We also couldn’t resist the $5 “Happy Brownie” on the menu, and it suffices to say that the evening got away from us pretty easily after that…
Lastly, another tuk-tuk ride whisked us away to a lively Phnom Penh bar street, where we settled in for a shameless sing-along with a popular local band performing mashups of 90s classics.
It was, in our tour guide Leanna’s words, “the most Khmer thing ever,” and with the hard-hitting lessons from Tuol Sleng still fresh on our minds, it was truly refreshing to witness the love of life among natives and newcomers alike here in “the Penh”.
At the end of the night, Jessy and I somehow decided to finish the day in the same rather ill-advised fashion as we had started it: by walking back to our hotel, under cover of darkness, in our severely inebriated states. It’s a miracle we didn’t get hit by a tuk-tuk, if I’m honest.
Overall, we had a great time on the Lost Plate Hidden Bar Tour, although I definitely feel that the money would’ve been better spent on the Evening Food Tour purely in terms of the greater knowledge and understanding of Cambodia and the Khmer people that I would’ve gotten out of it. It’s one of the things I’d love to do on my next visit to Cambodia’s capital.
Indeed, after waking up rather lethargically the next day, Jessy and I sadly had very little time to spare until our onward flight to Siem Reap. As we zipped through traffic on the way to the airport, I felt a real sense of surprise that Phnom Penh, where I had very little expectations coming in, had provided so many new perspectives to take away with me in such a short time.
Even though Phnom Penh is often overlooked by travellers in favour of the more world-renowned temples of the Angkor Empire up in Siem Reap, the untold suffering and resilience that it has witnessed – resulting in a situation where almost everyone you meet, from your tuk-tuk driver to the girl at the convenience store, would’ve known close family members to suffer at the hands of the Khmer Rouge – is what makes it a unique place to visit.

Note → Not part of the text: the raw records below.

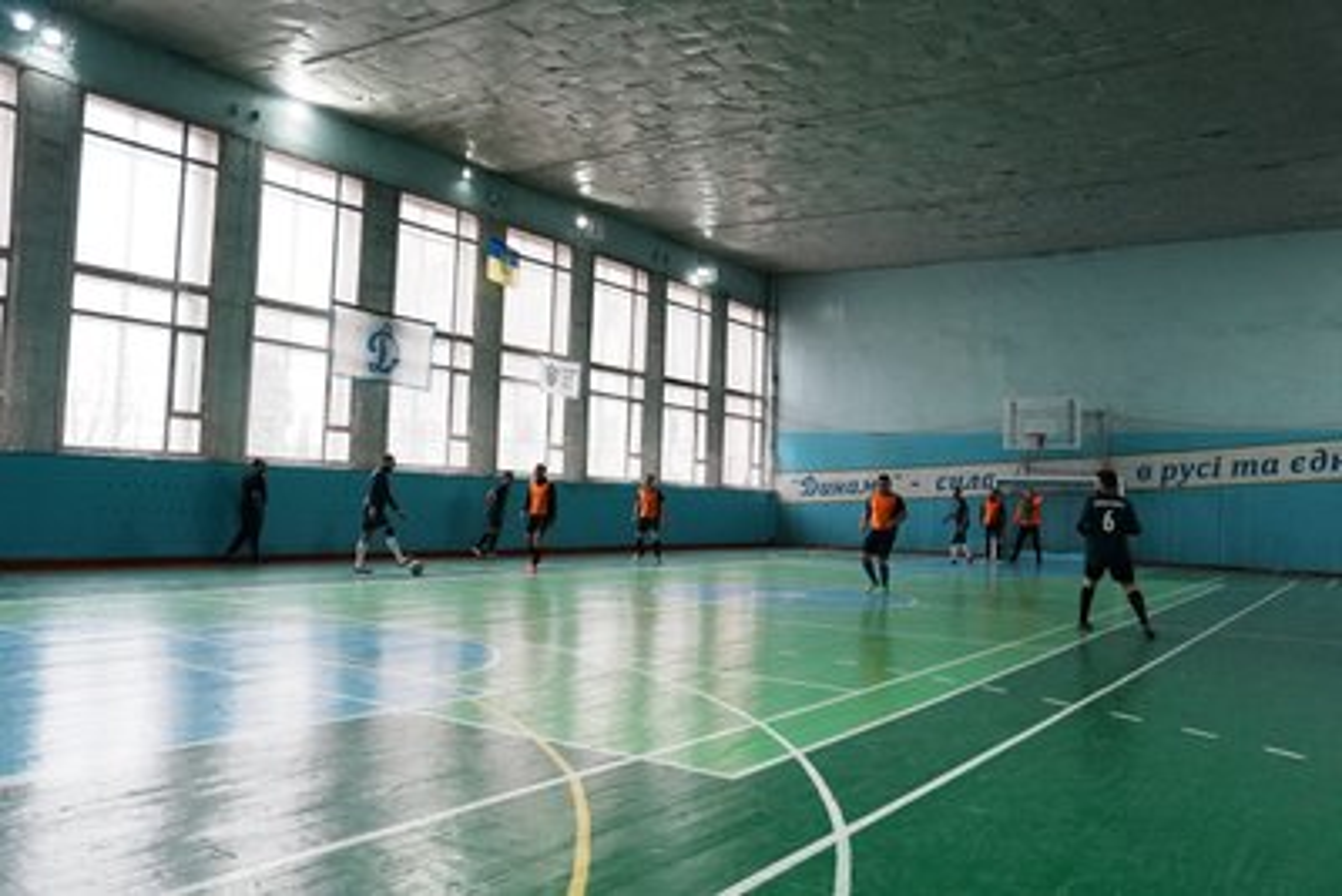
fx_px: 1081
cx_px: 671
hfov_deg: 63.6
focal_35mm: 29
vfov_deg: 45.0
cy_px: 448
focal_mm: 29
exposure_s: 1/640
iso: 5000
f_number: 3.5
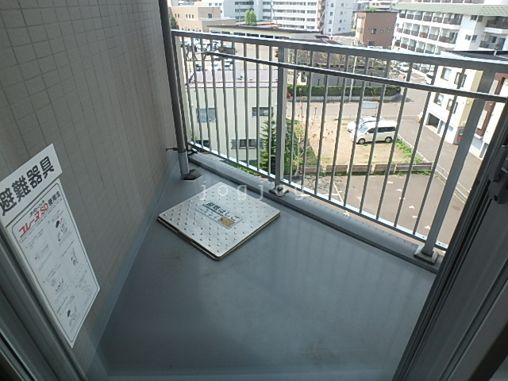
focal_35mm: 21
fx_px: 308
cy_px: 190
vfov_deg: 63.4
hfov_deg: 79.0
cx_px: 254
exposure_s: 1/320
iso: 125
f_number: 3.5
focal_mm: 3.7
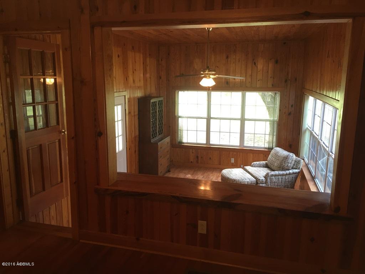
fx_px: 306
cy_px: 137
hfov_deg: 61.7
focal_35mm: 29
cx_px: 182
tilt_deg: -11.6
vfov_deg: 48.2
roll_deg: -0.8
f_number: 2.2
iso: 80
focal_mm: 4.15
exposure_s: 1/30
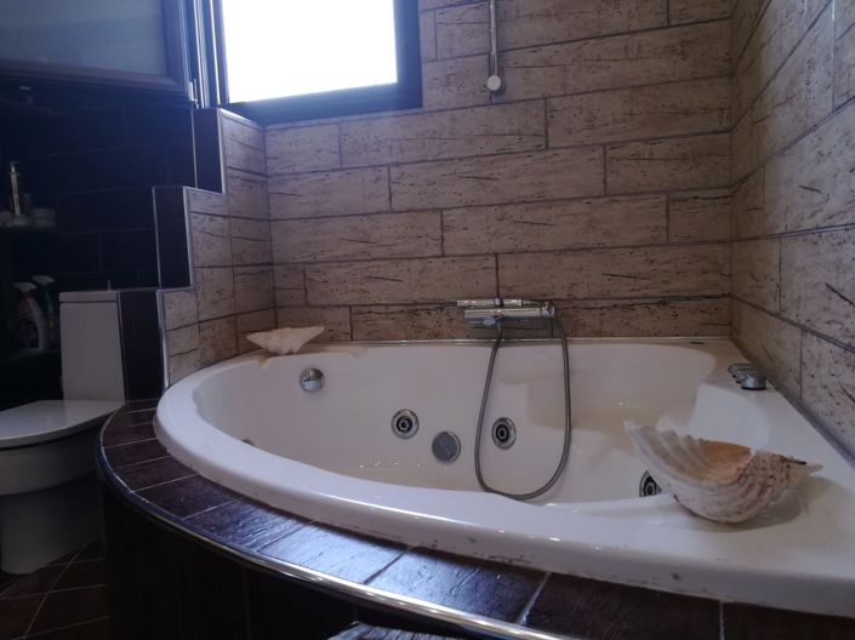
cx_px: 428
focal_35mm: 26
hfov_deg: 67.3
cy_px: 320
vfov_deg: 53.0
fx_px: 642
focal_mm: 3.83
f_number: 2.2
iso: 100
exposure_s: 1/16.7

The Khmer people no doubt carry with them the burden of genocide, but what that burden has given them is a renewed lease on life, a will to put the horrors of the past behind them and carve out a better future for themselves and their country. It was a privilege to get to know that spirit during my short time in Phnom Penh, and I’m very much looking forward to returning to experience more of it sometime soon.